The Future of History

Monday, 24 June 2013

The Rival Poet

I've blogged recently about the Shakespeare Birthplace Trust's peculiar determination to insist that the so-called Cobbe Portrait is of William Shakespeare when it seems so much more likely to have been Sir Walter Raleigh.

If it is Raleigh, then Stratford really is adding insult to injury.  Not only is the Trust's favourite portrait not of Shakespeare: it's of a man he considered a rival!

The Sonnets of William Shakespeare (published in 1609) present us with three shadowy, elusive persons - the Fair Youth, the Dark Lady and the Rival Poet.  The first of these was almost certainly Henry Wriothesley, 3rd Earl of Southampton, who was Shakespeare's youthful and attractive patron in the early 1590s.

The Dark Lady was most likely Jane Davenant, nee Sheppard, with whom both 'W.S.' and 'H.W.' appear to have had a fling at the time (Will would rekindle his affair with the vivacious Jane in about 1605: she gave birth to a son, baptised William, in February 1606).

Which leaves the Rival Poet.  He lurks in the background of Sonnets 78-86, and he certainly made Shakespeare feel uncomfortably jealous.

Sonnet 80 hints at his identity:

O How I faint when I of you do write,
Knowing a better spirit doth use your name,
And in the praise thereof spends all his might,
To make me tongue-tide speaking of your fame.
But since your worth (wide as the Ocean is)
The humble as the proudest sail doth bear,
My saucy barque (inferior far to his)
On your broad main doth wilfully appear.
Your shallowest help will hold me up afloat,
Whilst he upon your soundless deep doth ride,
Or (being wracked) I am a worthless boat,
He of tall building, and of goodly pride.
     Then If he thrive and I be cast away,
     The worst was this, my love was my decay.

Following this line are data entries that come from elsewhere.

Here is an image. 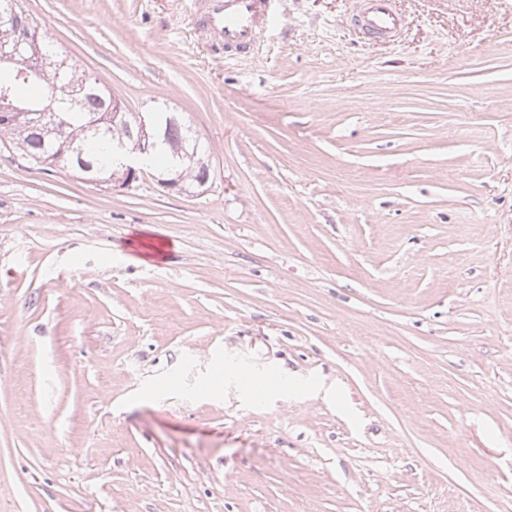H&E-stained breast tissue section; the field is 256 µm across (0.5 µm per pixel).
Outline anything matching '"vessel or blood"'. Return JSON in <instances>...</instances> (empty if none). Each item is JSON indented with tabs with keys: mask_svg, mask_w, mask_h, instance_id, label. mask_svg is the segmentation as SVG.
I'll list each match as a JSON object with an SVG mask.
<instances>
[{
	"mask_svg": "<svg viewBox=\"0 0 512 512\" xmlns=\"http://www.w3.org/2000/svg\"><path fill=\"white\" fill-rule=\"evenodd\" d=\"M206 37L227 55L251 53L275 20L278 0H196ZM350 14L371 33L394 38L405 20L394 0H350Z\"/></svg>",
	"mask_w": 512,
	"mask_h": 512,
	"instance_id": "obj_1",
	"label": "vessel or blood"
}]
</instances>
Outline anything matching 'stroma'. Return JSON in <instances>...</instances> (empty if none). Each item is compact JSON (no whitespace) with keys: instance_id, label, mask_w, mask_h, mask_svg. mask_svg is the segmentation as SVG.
Returning <instances> with one entry per match:
<instances>
[{"instance_id":"obj_1","label":"stroma","mask_w":512,"mask_h":512,"mask_svg":"<svg viewBox=\"0 0 512 512\" xmlns=\"http://www.w3.org/2000/svg\"><path fill=\"white\" fill-rule=\"evenodd\" d=\"M24 0L204 193L0 141V512H512V0ZM206 37L228 56L246 55L275 20L278 0H196ZM350 14L367 31L390 38L397 37L405 24L394 0H351Z\"/></svg>"}]
</instances>
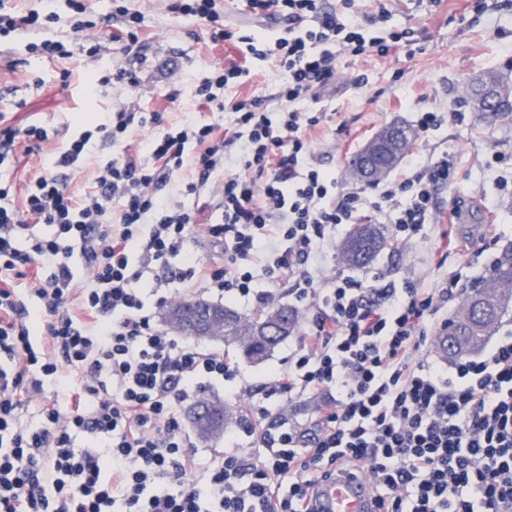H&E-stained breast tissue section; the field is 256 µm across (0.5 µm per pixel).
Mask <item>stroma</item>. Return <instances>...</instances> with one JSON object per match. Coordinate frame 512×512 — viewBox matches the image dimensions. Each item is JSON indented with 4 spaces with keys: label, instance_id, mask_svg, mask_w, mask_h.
Wrapping results in <instances>:
<instances>
[{
    "label": "stroma",
    "instance_id": "obj_1",
    "mask_svg": "<svg viewBox=\"0 0 512 512\" xmlns=\"http://www.w3.org/2000/svg\"><path fill=\"white\" fill-rule=\"evenodd\" d=\"M382 4L391 11L393 25L416 30L423 50L412 57L400 52L383 61L357 62V69L368 76L362 91H353L344 79H337L322 102L332 118L311 134V161L351 183L350 157L382 127L397 120L415 124L426 111L460 110L466 115L464 123L447 124L428 138L415 139L410 150L445 151L456 157L454 184L439 196L440 206L452 201L461 206L452 233L475 247L501 252L512 244V212L485 208L483 202L498 195L495 175L487 168L492 151L512 160V120L488 123L465 102L463 92L468 83L490 70L512 80V10L467 14L462 0H438L429 8L421 0H364L362 9L371 13ZM136 6L144 12L147 24V41L136 54L122 53L118 44L106 38L94 60L29 61L23 42H15L11 57L23 59L24 64L10 71L6 64L11 57L0 56V113L16 126L43 124L52 141L62 146L75 133L93 129L100 113L123 104L139 112L166 109L171 124L187 117L202 124L230 123L231 113L210 111L195 95L196 87L217 64L233 62L249 69L250 79L242 93H273L277 74L272 64L243 59L234 43L215 47L200 40V27L173 18L165 0H137ZM111 61L132 73L134 86L107 85L87 95L84 74L102 73ZM66 68L72 76L69 88L63 90L59 73ZM172 89L179 90L180 97L170 104L165 95ZM116 154V148L93 137L85 161L65 172L70 191L77 196L88 191L99 167ZM373 265L398 285L414 280L431 287L439 278L432 246L426 240L410 247L389 244ZM318 403V397L309 393L269 401L274 420L299 427L309 426Z\"/></svg>",
    "mask_w": 512,
    "mask_h": 512
}]
</instances>
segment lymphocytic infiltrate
Wrapping results in <instances>:
<instances>
[{"label":"lymphocytic infiltrate","mask_w":512,"mask_h":512,"mask_svg":"<svg viewBox=\"0 0 512 512\" xmlns=\"http://www.w3.org/2000/svg\"><path fill=\"white\" fill-rule=\"evenodd\" d=\"M66 2L68 12L44 13L0 0V44L32 31L28 53L59 60L96 56L104 36L127 53L143 43L146 16L130 0L101 15L90 0ZM167 9L211 44L232 41L273 62L280 80L272 99H230L249 71L220 65L195 94L233 113L230 125L168 126L162 111L120 107L60 148L42 126L17 128L0 114V166L25 153L54 167L20 197L0 184V438L10 441L0 448V512H309L310 485L341 468L366 476L379 512H512V329L445 366L423 352L446 331L449 301L493 255L476 250L433 288L325 265L336 229L366 209L395 243L429 238L448 260L438 194L455 178L452 156L411 154L399 176L369 191L308 161L310 133L328 119L322 92L342 75L353 91L366 86L346 64L415 55V30L391 26L386 6L359 11L358 0L333 10L320 0H246L249 26L225 23L223 0H170ZM275 17L286 26L267 33ZM60 27L67 40L56 39ZM149 124L164 133L134 141L135 126ZM96 134L120 151L76 201L57 171L78 167ZM187 163L194 178L183 200L162 195ZM207 211L216 219L204 225ZM24 225L36 234L21 236ZM201 237L222 259L198 256ZM192 288L257 308L284 288L312 311L287 367L242 384L263 399L206 461L180 408L237 378L239 365L157 324ZM295 393L322 397L309 429L257 433L268 399ZM32 405L34 427L21 420Z\"/></svg>","instance_id":"1"}]
</instances>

Sir Walter Raleigh had built his reputation on his naval prowess and eagerness to exploit the New World (in 1585, for example, he had organised an expedition to Virginia which resulted in a number of colonists being left - 'cast away' - at Roanoke; I argue in Who Killed William Shakespeare? that young Will himself might have taken part in that epoch-making expedition).  But his position at court had been secured by his willingness to flatter Queen Elizabeth I.  He wrote her fawning poems, in which she was his Cynthia and he was her Ocean (his name sounded like 'Water').

Raleigh fell from grace when he married one of the Queen's ladies-in-waiting, Elizabeth - 'Bess' - Throckmorton, who was in fact related to Shakespeare by marriage.  Few monarchs were as vain as Queen Elizabeth I, who expected her courtiers only to have eyes for her, and for marrying without her permission, Sir Walter and Bess Raleigh were both imprisoned.

Sir Walter settled on his Sherborne Estate in Dorset, where he set about rebuilding the lodge (making it four storeys high) and gathered around him a group of free-thinking poets and intellectuals - the infamous 'School of Night'.  These are hinted at in Shakespeare's 86th Sonnet:

Was it the proud full sail of his great verse,
Bound for the prize of (all too precious) you,
That did my ripe thoughts in my brain inhearse,
Making their tomb the womb wherein they grew?
Was it his spirit, by spirits taught to write,
Above a mortal pitch, that struck me dead?
No, neither he, nor his compeers by night
Giving him aid, my verse astonished ...

The maritime imagery gives the game away - as do the references to the Rival Poet's pride (Raleigh was described by his contemporaries as 'damnable proud'), to his 'compeers by night', his 'tall building' and his pseudonym 'Ocean'.

The Rival Poet of the Sonnets was Sir Walter Raleigh.  And now, the custodians of Shakespeare's memory in Stratford-upon-Avon are trying to pass off a portrait of Shakespeare's rival poet as if it were the Bard himself!  He must be turning in his grave (the parts of him which are actually in his grave, that is).